Проходит неделя после безмолвного ухода Аи, когда Шульдих понимает, что на этот раз он не вернется. В воздухе еще можно уловить остатки медовых мыслей, что-то вроде: "это не может произойти со мной и мне надо уйти" – и Шульдих пытается понять, от чего убегал Ая и как он посмел это сделать. Больше нет ни Вайсс, ни Шварц, ни Эсцет, нет никакой опасности, нет миссий, убийств и угроз, и у Аи нет причин уходить, если эта причина не в самом Шульдихе.

Шульдих лежит на кровати и смотрит в потолок. Он решает, что не так уж важно, что Ая не вернется. У них никогда не было отношений: они делили кров, постель и иногда один на двоих разум, но больше их ничего не связывало. Шульдих использовал Аю для своего душевного равновесия. Он никогда не понимал для чего его использует Ая, потому что тот научился закрываться, а телепату никогда не было настолько любопытно, чтобы ломать его защиту.

Так что он дает Ае уйти и не ищет его, решив, что подберет кого-нибудь другого с медовыми мыслями, кто будет оберегать его рассудок от черной гнили. Он ходит по многолюдному городу, легко проникая в беззащитные умы, ища тех, кого он может использовать, управлять и развращать, как ему заблагорассудится.

Он находит одного здесь, парочку там, ухмыляется и заставляет их терять голову в порыве внезапной страсти. Один за другим, подчиняясь легкому толчку руки и телепатии, они падают в его постель и извиваются под тяжестью его тела. Он запускает пальцы в их волосы – светлые, темные, рыжие, красные – впивается в их рты, в поисках утраченной ясности мыслей.

Но мысли этих людей похожи на воск – из них можно слепить что угодно, но на вкус они неприятны и со временем становятся твердыми и ломкими.

Шульдих сидит и смотрит на стену. Мир вокруг него расплывчат и темен, как и воздух, гудящий от чужих беспорядочных мыслей, но он еще помнит когда-то наполнявший его сладкий янтарный вкус. Он больше не чувствует остатков присутствия Аи, все его следы стерлись, и неожиданно Шульдиха захлестывает необъяснимая слепая ярость. Он хватает вещи со стульев, этажерок, шкафов, кидает их в стены, бьет об пол и кричит: «Кто тебе разрешил уйти?!» – потому, что у Аи не было права, у него не было права вот так уходить, уходить от Шульдиха – и вещи разлетаются на куски и бьются вдребезги: фарфор, стекло и глина – ломаются и гнутся, а он кричит, кричит и мысленно, и вслух, пока его горло не начинает саднить, а голова – раскалываться от боли.

Когда уже не остается ничего что можно разбить, а изо рта вырываются только невнятные хрипы, он колотит кулаками по кухонному столу, а потом оседает: просто падает на колени, все еще держась руками за стол и прислонившись лбом к отполированному дереву.

Он выдыхает и решает, что, пожалуй, хватит.
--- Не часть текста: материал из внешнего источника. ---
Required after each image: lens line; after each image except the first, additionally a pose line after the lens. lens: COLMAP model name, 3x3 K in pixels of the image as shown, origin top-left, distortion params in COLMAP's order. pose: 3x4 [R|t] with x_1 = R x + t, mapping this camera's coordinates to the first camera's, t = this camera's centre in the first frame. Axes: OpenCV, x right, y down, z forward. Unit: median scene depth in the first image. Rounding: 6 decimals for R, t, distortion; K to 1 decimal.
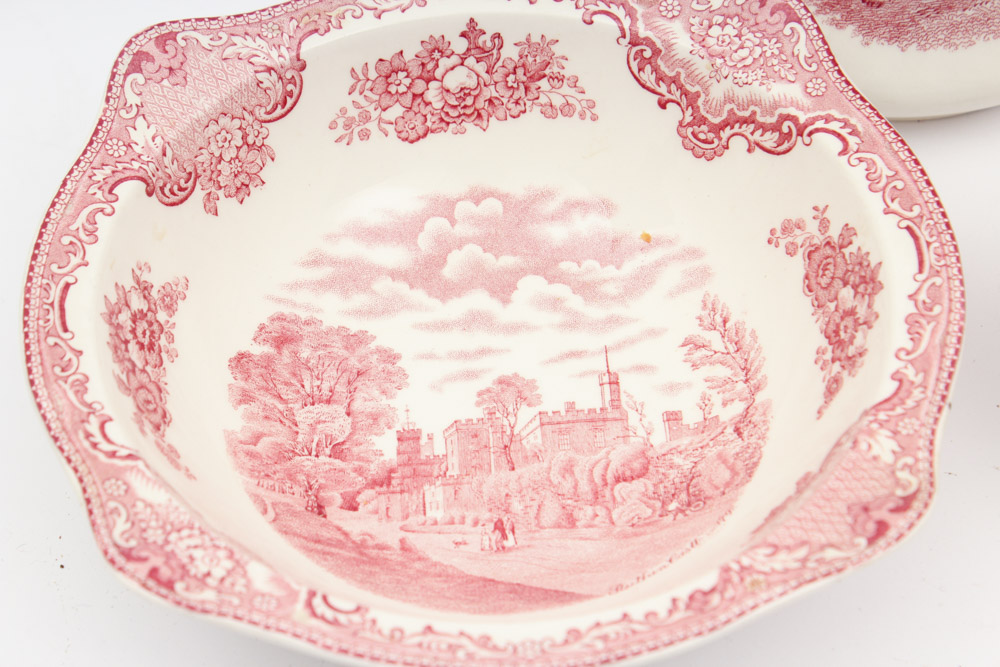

Ему требуется три года, чтобы найти Аю. Тот хорошо прячется: сбегает в Америку, обрывает все связи и никогда не перестает держать щиты. Но Шульдих все равно находит его и теперь стоит перед дверью в его квартиру, разглядывает деревянную панель и металлические цифры номера и думает, что это так забавно – то, что пришлось приложить столько усилий, чтобы просто найти его. Сколько было людей и сколько отобранных жизней – несмотря на мольбы и уверения о том, что они ничего не знают, он убивал их просто потому, что это было приятно и потому, что скучал по кроваво-красному цвету.

Шульдих не стучит. Нет, он ухмыляется, и выбивает дверь ногой – от удара по дереву вокруг замка бегут трещины и дверь распахивается, с грохотом ударяясь об стену. Его веселит, что люди в соседних квартирах напуганы шумом, а Ая – нет.

Ая стоит на лестнице, ведущей на второй этаж квартиры, и спокойно смотрит на Шульдиха, который с довольной усмешкой перешагивает порог. Ая изменился: он отрастил и начал заплетать в косу волосы, он носит очки и галстук, и его когда-то яркие глаза потускнели.

Но когда он поворачивается к Шульдиху, знакомо хмурит брови и говорит: «За дверь платить будешь ты» – и его мысли обволакивают телепата янтарным медом, Шульдих только смеется, потому что знает: он пришел домой.